Provided passage –
[start]

Pragmatic theories of truth developed from the earlier ideas of ancient philosophy, the Scholastics. Pragmatic ideas about truth are often confused with the quite distinct notions of "logic and inquiry", "judging what is true", and "truth predicates".

===Logic and inquiry===

In one classical formulation, truth is defined as the good of logic, where logic is a normative science, that is, an inquiry into a good or a value that seeks knowledge of it and the means to achieve it. In this view, truth cannot be discussed to much effect outside the context of inquiry, knowledge, and logic, all very broadly considered.

Most inquiries into the character of truth begin with a notion of an informative, meaningful, or significant element, the truth of whose information, meaning, or significance may be put into question and needs to be evaluated. Depending on the context, this element might be called an artefact, expression, image, impression, lyric, mark, performance, picture, sentence, sign, string, symbol, text, thought, token, utterance, word, work, and so on. Whatever the case, one has the task of judging whether the bearers of information, meaning, or significance are indeed truth-bearers. This judgment is typically expressed in the form of a specific truth predicate, whose positive application to a sign, or so on, asserts that the sign is true.

===Truth predicates===

Theories of truth may be described according to several dimensions of description that affect the character of the predicate "true". The truth predicates that are used in different theories may be classified by the number of things that have to be mentioned in order to assess the truth of a sign, counting the sign itself as the first thing.

In formal logic, this number is called the arity of the predicate. The kinds of truth predicates may then be subdivided according to any number of more specific characters that various theorists recognize as important.

1. A monadic truth predicate is one that applies to its main subject — typically a concrete representation or its abstract content — independently of reference to anything else. In this case one can say that a truthbearer is true in and of itself.
2. A dyadic truth predicate is one that applies to its main subject only in reference to something else, a second subject. Most commonly, the auxiliary subject is either an object, an interpreter, or a language to which the representation bears some relation.
3. A triadic truth predicate is one that applies to its main subject only in reference to a second and a third subject. For example, in a pragmatic theory of truth, one has to specify both the object of the sign, and either its interpreter or another sign called the interpretant before one can say that the sign is true of its object to its interpreting agent or sign.

Several qualifications must be kept in mind with respect to any such radically simple scheme of classification, as real practice seldom presents any pure types, and there are settings in which it is useful to speak of a theory of truth that is "almost" k-adic, or that "would be" k-adic if certain details can be abstracted away and neglected in a particular context of discussion. That said, given the generic division of truth predicates according to their arity, further species can be differentiated within each genus according to a number of more refined features.

[end]

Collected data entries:
[start]

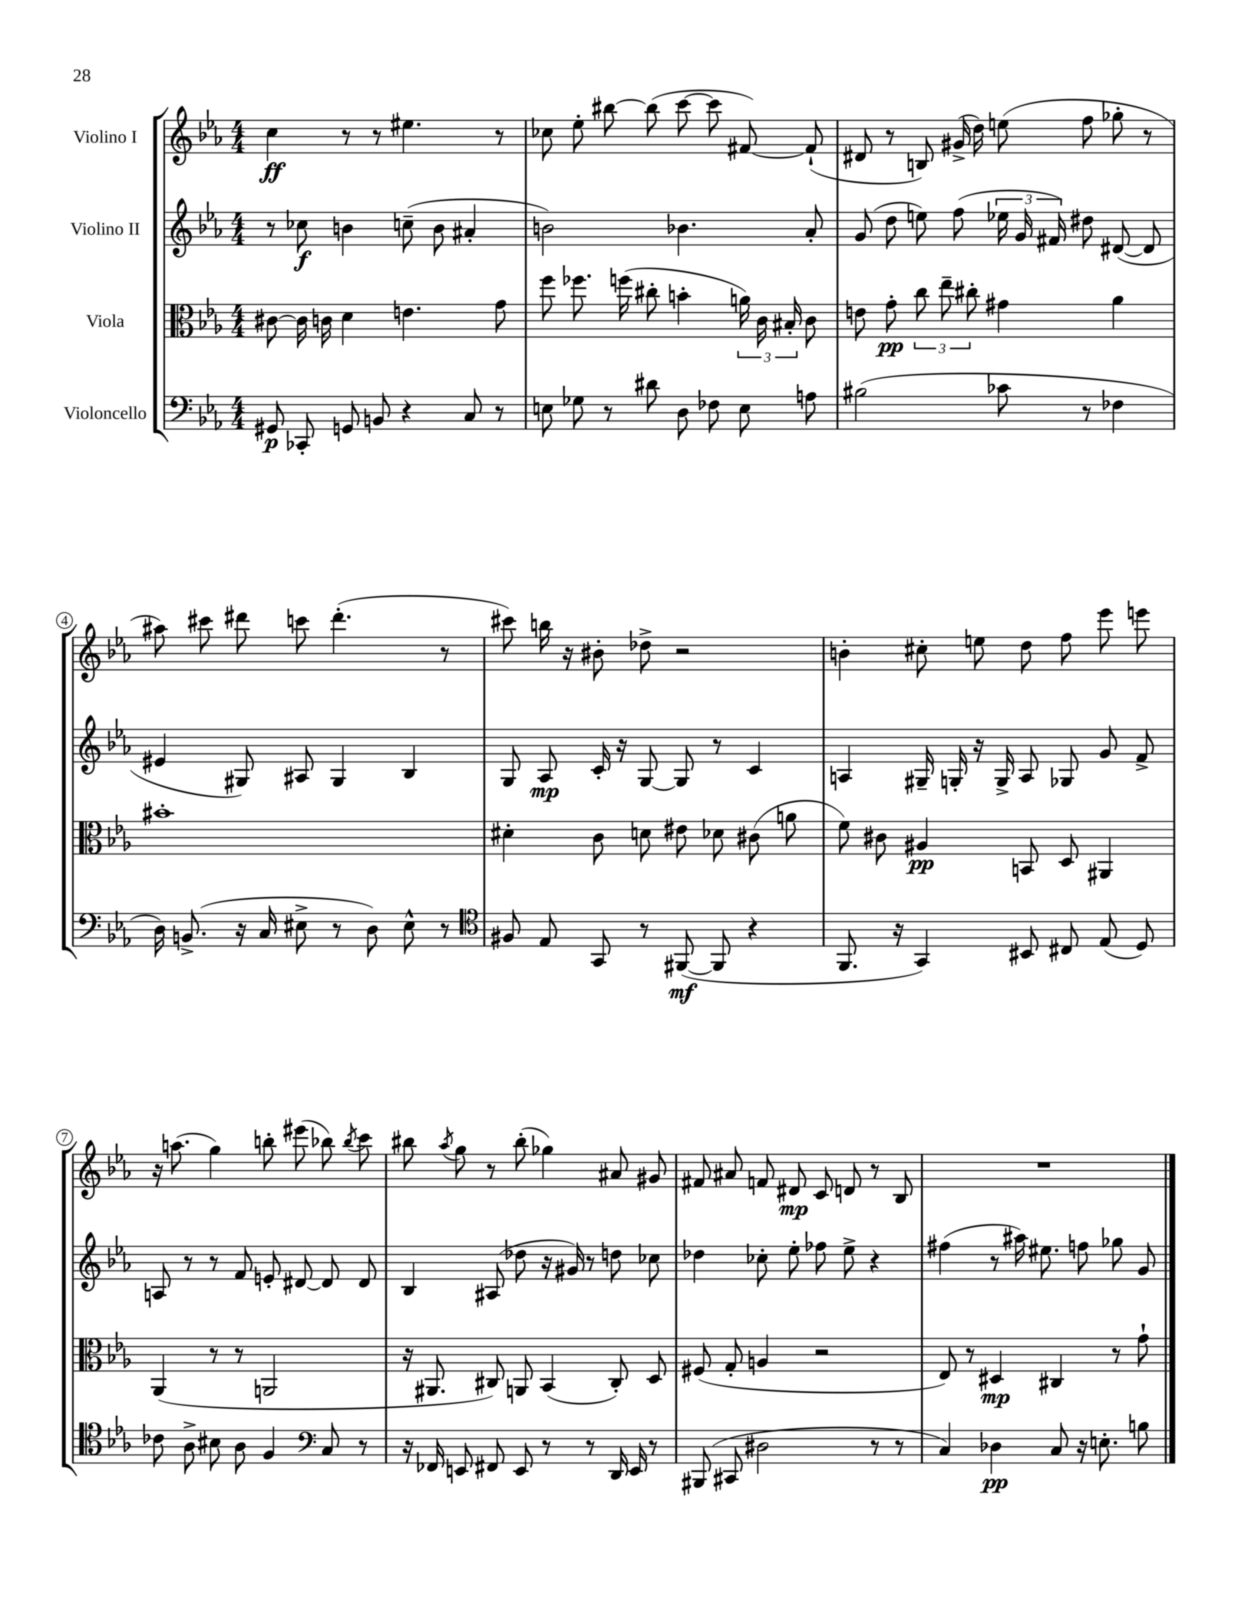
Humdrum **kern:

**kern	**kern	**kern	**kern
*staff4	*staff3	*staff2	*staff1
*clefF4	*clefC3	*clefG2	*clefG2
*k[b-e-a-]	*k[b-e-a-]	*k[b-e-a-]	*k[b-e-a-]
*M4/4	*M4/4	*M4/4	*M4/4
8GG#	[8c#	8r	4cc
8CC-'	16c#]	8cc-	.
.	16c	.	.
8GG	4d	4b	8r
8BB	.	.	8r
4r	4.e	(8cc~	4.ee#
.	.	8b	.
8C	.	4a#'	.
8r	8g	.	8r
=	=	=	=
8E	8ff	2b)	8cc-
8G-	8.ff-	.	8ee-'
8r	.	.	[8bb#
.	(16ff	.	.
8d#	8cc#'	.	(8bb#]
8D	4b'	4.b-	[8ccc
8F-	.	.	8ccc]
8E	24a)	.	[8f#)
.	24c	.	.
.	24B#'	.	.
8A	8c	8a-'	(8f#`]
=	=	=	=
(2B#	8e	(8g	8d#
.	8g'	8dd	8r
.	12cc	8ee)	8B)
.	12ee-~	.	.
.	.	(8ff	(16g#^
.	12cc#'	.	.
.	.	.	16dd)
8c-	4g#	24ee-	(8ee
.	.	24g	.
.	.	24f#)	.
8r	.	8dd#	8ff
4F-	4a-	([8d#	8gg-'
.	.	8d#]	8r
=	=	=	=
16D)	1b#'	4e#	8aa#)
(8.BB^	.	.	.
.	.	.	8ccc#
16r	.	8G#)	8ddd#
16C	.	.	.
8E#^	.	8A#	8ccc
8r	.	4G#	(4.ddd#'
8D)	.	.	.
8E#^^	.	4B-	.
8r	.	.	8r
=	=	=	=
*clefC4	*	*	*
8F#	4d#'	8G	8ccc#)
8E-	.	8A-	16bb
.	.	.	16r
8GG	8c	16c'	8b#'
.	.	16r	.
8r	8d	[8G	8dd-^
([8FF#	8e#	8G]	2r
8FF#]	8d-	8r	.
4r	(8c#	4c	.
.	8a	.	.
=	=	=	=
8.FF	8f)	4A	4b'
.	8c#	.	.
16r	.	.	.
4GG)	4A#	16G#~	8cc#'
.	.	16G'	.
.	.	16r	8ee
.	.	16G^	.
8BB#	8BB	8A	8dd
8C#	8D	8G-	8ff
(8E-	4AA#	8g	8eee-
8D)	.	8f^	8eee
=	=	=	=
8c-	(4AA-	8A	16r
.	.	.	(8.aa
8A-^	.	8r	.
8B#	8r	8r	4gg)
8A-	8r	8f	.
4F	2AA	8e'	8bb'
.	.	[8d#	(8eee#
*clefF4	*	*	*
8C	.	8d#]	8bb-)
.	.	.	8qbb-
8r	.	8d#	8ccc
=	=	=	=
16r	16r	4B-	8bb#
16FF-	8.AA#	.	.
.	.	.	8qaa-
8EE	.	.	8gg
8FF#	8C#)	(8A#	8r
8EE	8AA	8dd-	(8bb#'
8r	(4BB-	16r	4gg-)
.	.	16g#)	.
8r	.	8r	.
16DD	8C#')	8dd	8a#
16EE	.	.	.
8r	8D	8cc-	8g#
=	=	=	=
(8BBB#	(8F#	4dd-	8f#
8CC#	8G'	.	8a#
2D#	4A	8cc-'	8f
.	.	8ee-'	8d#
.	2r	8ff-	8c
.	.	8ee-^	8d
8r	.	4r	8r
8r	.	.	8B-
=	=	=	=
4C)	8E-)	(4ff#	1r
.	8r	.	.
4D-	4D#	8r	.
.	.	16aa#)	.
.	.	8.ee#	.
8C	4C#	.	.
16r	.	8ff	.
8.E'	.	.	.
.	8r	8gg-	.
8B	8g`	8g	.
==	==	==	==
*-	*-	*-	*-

[end]

Reproduce, word for word, the stretch of the passage on theories of truth that begins with the words "1. A monadic" and ends with "bears some relation.". You can complete this without the music notation data.

Task result –
1. A monadic truth predicate is one that applies to its main subject — typically a concrete representation or its abstract content — independently of reference to anything else. In this case one can say that a truthbearer is true in and of itself.
2. A dyadic truth predicate is one that applies to its main subject only in reference to something else, a second subject. Most commonly, the auxiliary subject is either an object, an interpreter, or a language to which the representation bears some relation.